(DATA TO PROCESS)
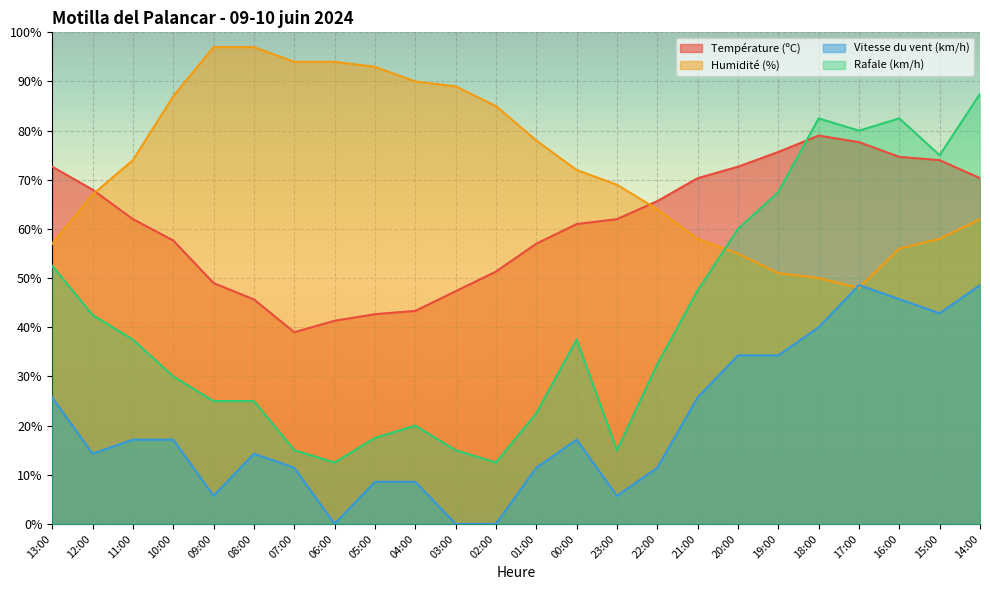

Is it true that Humidité (%) equals 97.0 at 09:00?

True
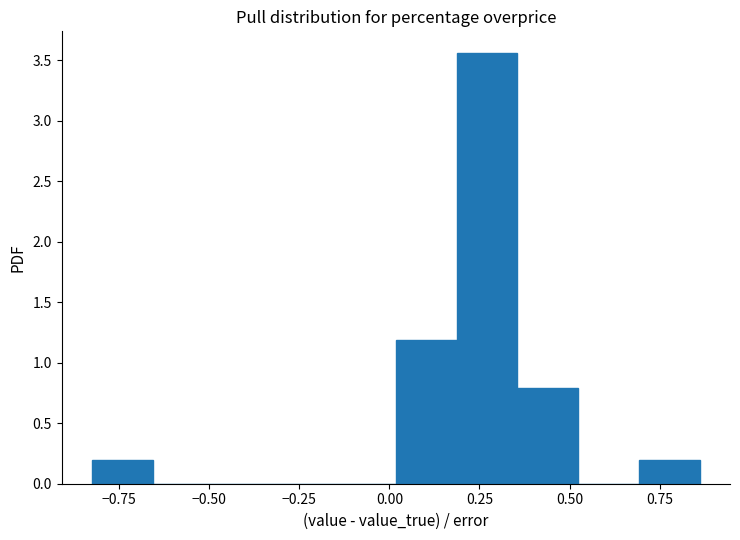

Read against the x-axis, roughly where is the centre of the tallest bar?

0.25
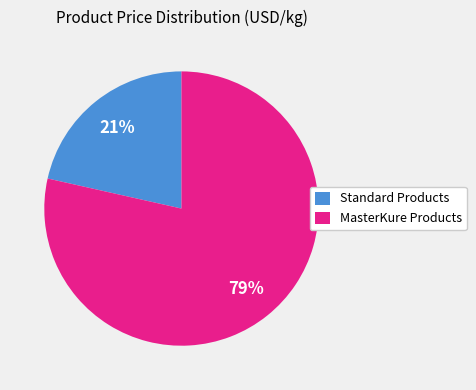

Do MasterKure Products and Standard Products together represent more than half of the pie?

Yes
(End DATA TO PROCESS)
▶ [WORK ITEM]
Render the lines of the items as a JSON list of strings, one string per line, skipping blank lines and leaving out the pictures.

▶ [WRITTEN SOLUTION]
[
  "Is it true that Humidité (%) equals 97.0 at 09:00?",
  "True",
  "Read against the x-axis, roughly where is the centre of the tallest bar?",
  "0.25",
  "Do MasterKure Products and Standard Products together represent more than half of the pie?",
  "Yes"
]